On string functions of the generalized parafermionic theories, mock theta functions, and false theta functions
Nikolay Borozenets, Eric T. Mortenson
TL;DR
The paper investigates string functions attached to admissible highest weight representations of the Kac–Moody algebra $A_1^{(1)}$, linking them to generalized parafermionic theories and mock modular phenomena. It develops a unified framework based on Hecke-type double sums and Appell functions to express $1/2$-level string functions in terms of Ramanujan’s mock theta functions and theta-corrected pieces, and proves mixed mock modular transformations on the full modular group. For negative admissible levels, it proves that string functions admit false theta expansions, with explicit treatments of the $(-1/2)$ and $(-2/3)$ cases, supported by a detailed structural theory (including recurrences and symmetric double-sum evaluations).

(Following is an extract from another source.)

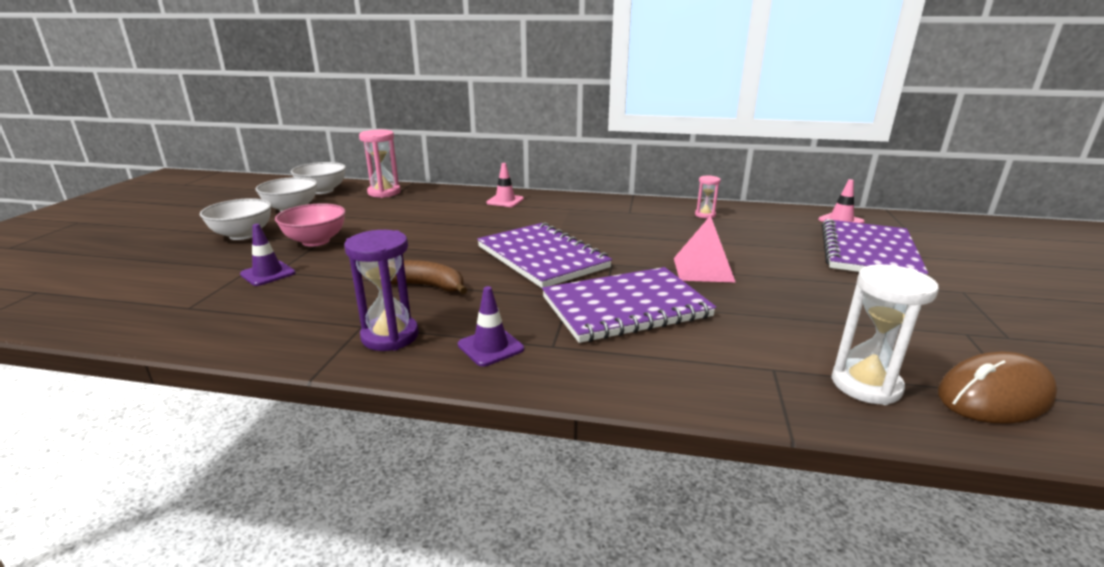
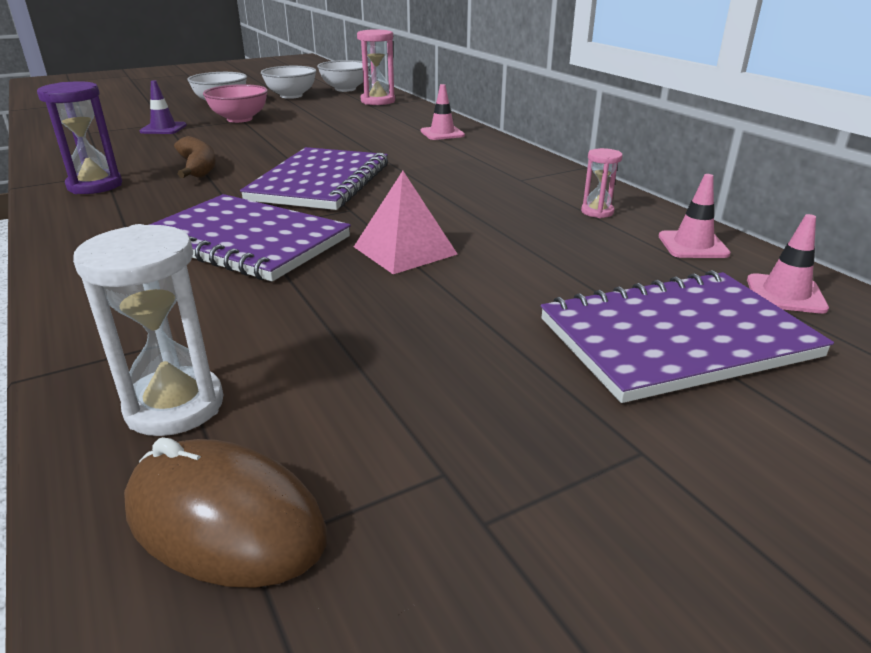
camera: 50 degrees right, 5 degrees up
purple traffic cone [458,286,524,367] -> none
none -> pink traffic cone [659,174,731,258]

Together, these results provide new modular- and theta-function–based representations of string functions, yielding concrete identities, recurrence relations, and expansions with potential applications in representation theory and mathematical physics.
Abstract
Kac and Wakimoto introduced the admissible highest weight representations in order to classify all modular invariant representations of the Kac--Moody algebras. For the Kac--Moody algebra $A_1^{(1)}$ the string functions of admissible representations are allowed to have certain rational levels and were realized by Ahn, Chung, and Tye as the characters of the generalized Fateev--Zamolodchikov parafermionic theories. For the $1/2$-level string functions, we present their mixed mock modular properties as well as elegant mock theta conjecture-like identities involving two mock theta functions from Ramanujan's Lost Notebook. In addition, we demonstrate that the negative level string functions can be evaluated in terms of false theta functions.